- The FTSE 100 traded flat a little above the 6,600 mark despite US tech stocks tanking for a second day on valuation concerns and as investors grew concerned mounting inflation might prompt interest rate increases.

By 4.30pm UK time the S&P 500 was down 0.6% to 3,852.59 and the more tech-biased NASDAQ index was off by 1.4% having earlier lost as much as 3% of its value.

The UK unemployment rate rose to 5.1% in the three months through December, as expected, up from 5.0% previously.

Banking giant HSBC fell 1% to 427.3p as it reported a 34% drop in annual profit owing to higher credit losses and lower interest rates.

HSBC resumed dividends with a 15c per share payout and said it would assume a payout ratio of between 40% and 55% of reported earnings per share.

Life insurer Aviva was flat at 374.8p, having sold its French unit to Aema Groupe for €3.2 billion as part of a plan to focus on its UK, Ireland and Canada businesses.

The deal covered Aviva's French life, general insurance, and asset management businesses and its 75% stake in UFF5.

Hotel chain Intercontinental Hotels surrendered earlier gains to trade 1.4% lower at £52.36, even after it reported a deep annual loss as sales were hammered by the pandemic's impact on the tourism sector.

Intercontinental Hotels paid no dividends for 2020, but said it was eyeing a recovery in trading later in the year amid the global rollout of Covid-19 vaccines.

Investment manager Standard Life Aberdeen fell 2.2% to 319.1p on news that it would acquire investment platform businesses from insurer Phoenix for £62.5 million, while extending and simplifying their existing relationship.

Standard Life Aberdeen also would sell the 'Standard Life' brand to Phoenix during the course of 2021, but pay Phoenix another £32 million in return for it bearing the cost of transferring staff.
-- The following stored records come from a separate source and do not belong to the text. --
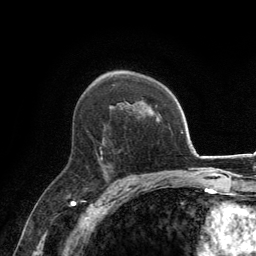
Breast MRI, one axial slice; position 88 of 134 along the scan axis; cropped to one breast; dynamic contrast-enhanced series, time point 2 of 6 at this slice position (early post-contrast); 3 T; TE 2.8 ms, TR 7.7 ms; 1.2 mm slice thickness; 256 × 256 image matrix. Female patient.
Outlined on this slice (semi-automatic segmentation, software-assisted and operator-edited):
- enhancing-tissue mask used for the functional tumour volume (all voxels passing the contrast-enhancement thresholds inside the analysis volume; usually the tumour): bounding box (x1, y1, x2, y2) in pixels: (100, 138, 105, 160)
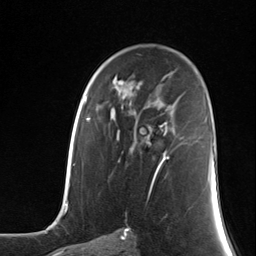
Breast MRI (dynamic contrast-enhanced), one axial slice; position 78 of 124 along the scan axis; cropped to one breast; dynamic contrast-enhanced series, time point 2 of 7 at this slice position (early post-contrast); 3 T; TE 1.8 ms, TR 4.7 ms; 1.3 mm slice thickness; 256 × 256 image matrix, field of view 150 × 150 mm. Female patient.
Structures marked on this image (semi-automatic segmentation, software-assisted and operator-edited):
- enhancing-tissue mask used for the functional tumour volume (all voxels passing the contrast-enhancement thresholds inside the analysis volume; usually the tumour): box from (x=146, y=123) to (x=169, y=171) px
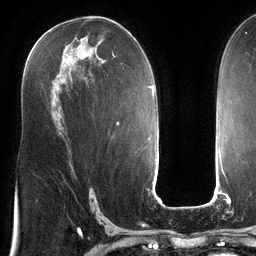
Breast MRI (dynamic contrast-enhanced), one axial slice; position 70 of 134 along the scan axis; cropped to one breast; dynamic contrast-enhanced series, time point 2 of 6 at this slice position (early post-contrast); 3 T; TE 2.7 ms, TR 6.5 ms; 256 × 256 image matrix, field of view 200 × 200 mm. Female patient.
Structures marked on this image (semi-automatically segmented with operator editing):
- enhancing-tissue mask used for the functional tumour volume (all voxels passing the contrast-enhancement thresholds inside the analysis volume; usually the tumour): bounding box <112,52,116,57> (left, top, right, bottom; pixels)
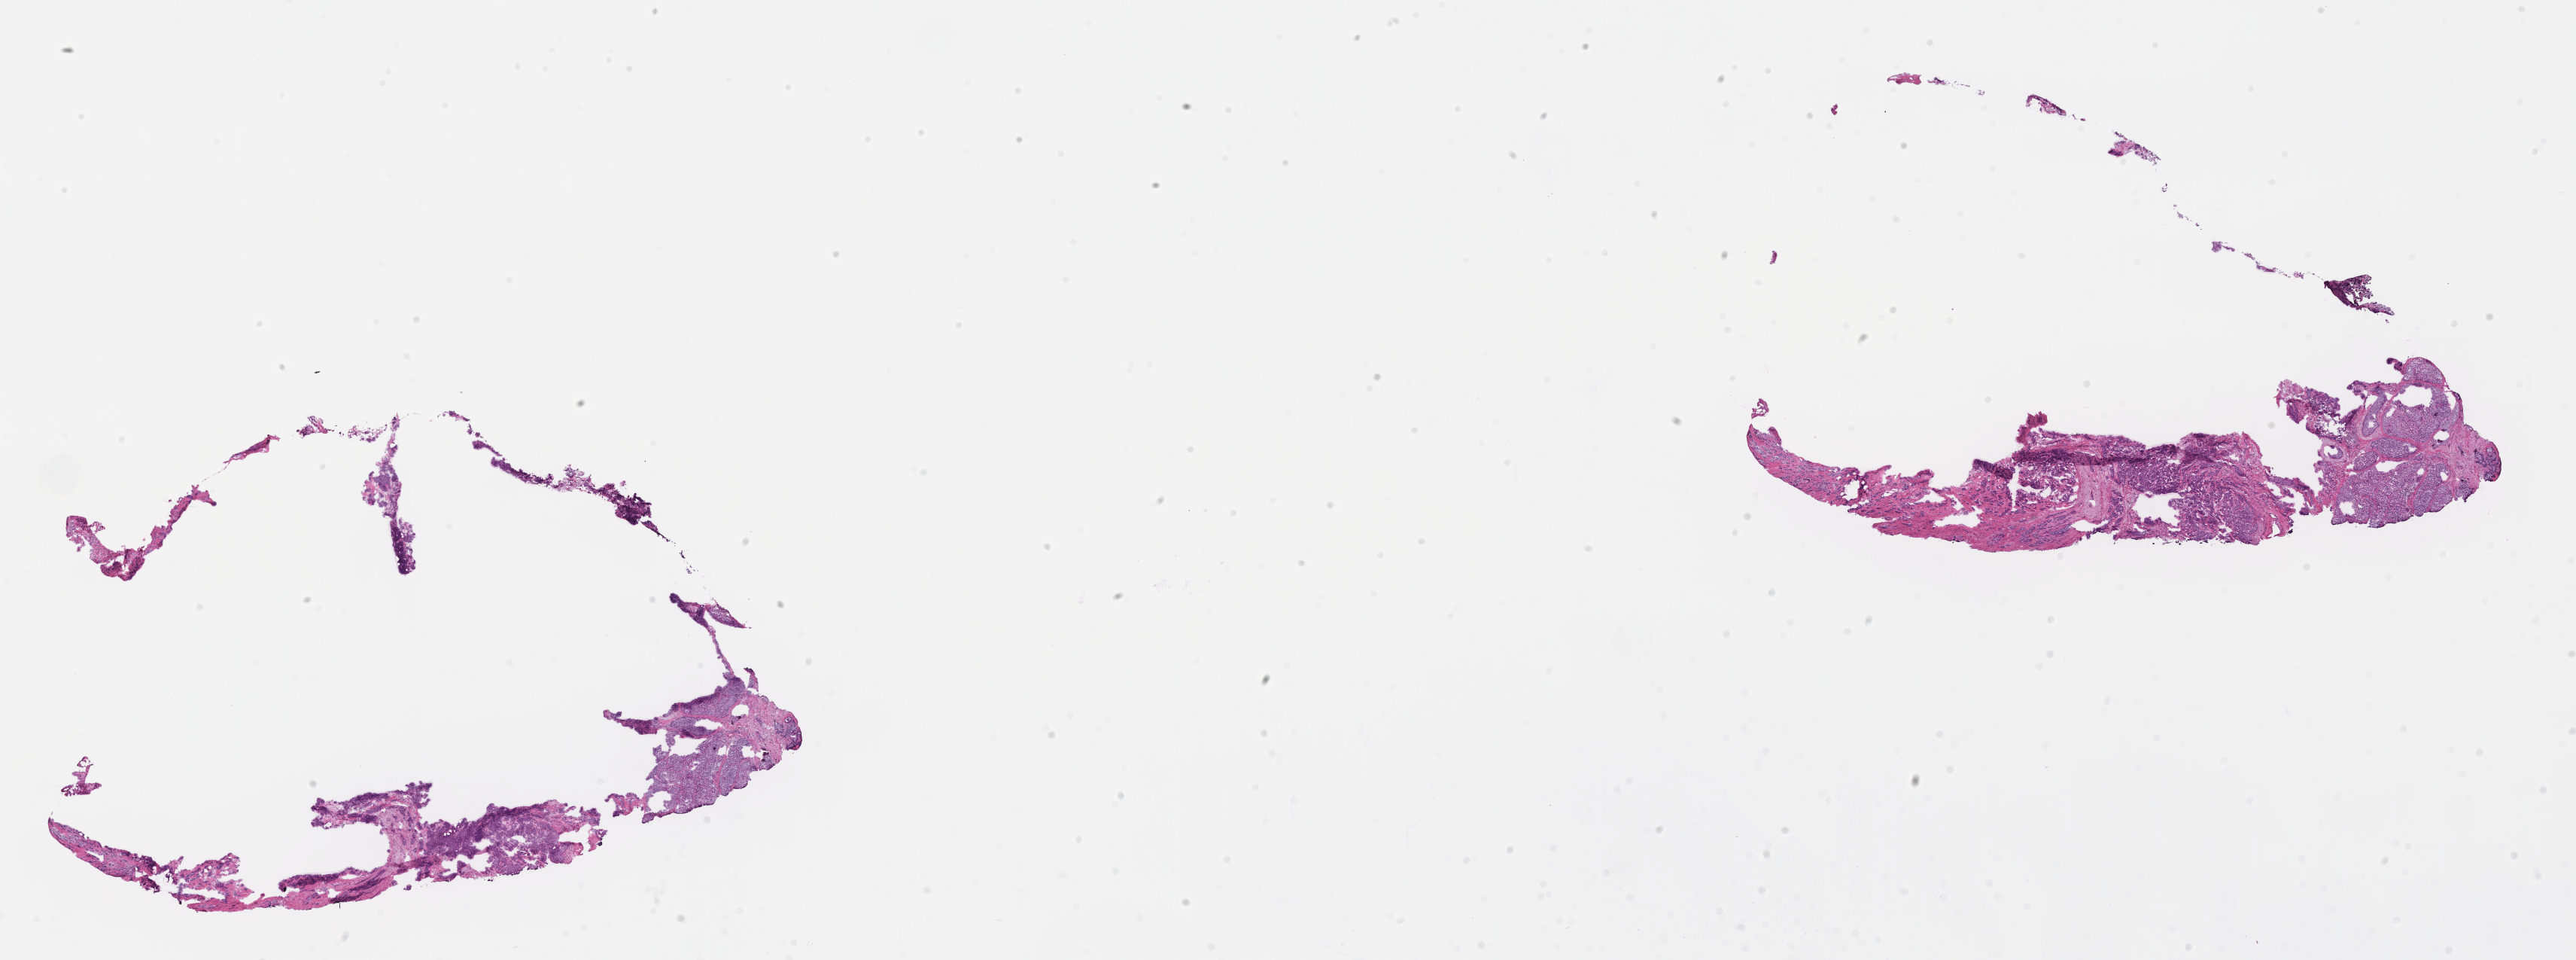
Hematoxylin and eosin (H&E) whole-slide image, low-resolution overview of the scanned area, about 27.6 x 10.3 mm. Cryosection. Primary tumor. Site: breast (right). Patient: female, age at initial diagnosis 55 years. Composition of this section per pathologist review: tumor cells 70%, tumor nuclei 70%, stromal cells 20%, necrosis 0%, normal cells 10%. Infiltration values recorded for this section: lymphocyte infiltration 5%, monocyte infiltration 2%, neutrophil infiltration 0%.
* section: bottom of the tissue portion
* histologic diagnosis: Lobular carcinoma, NOS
Frasers, formerly Sport Direct, firmed 1.4% to 466.4p despite warning of a non-cash writedown of more than £100 million.

The sportswear and equipment retailer pinned the writedown on the impact of the current lockdown and shift in consumer behaviour to online shopping.

Sub-prime lender Non-Standard Finance gained 20.2% to 4.22p, even after it said that it was planning a 'substantial' equity raising to support growth, avoid covenant breaches and address uncertainties about remaining a going concern.

Non-Standard Finance said it had commenced planning work on the raising with the support of largest shareholder Alchemy, with a view to completing it in the second quarter of 2021.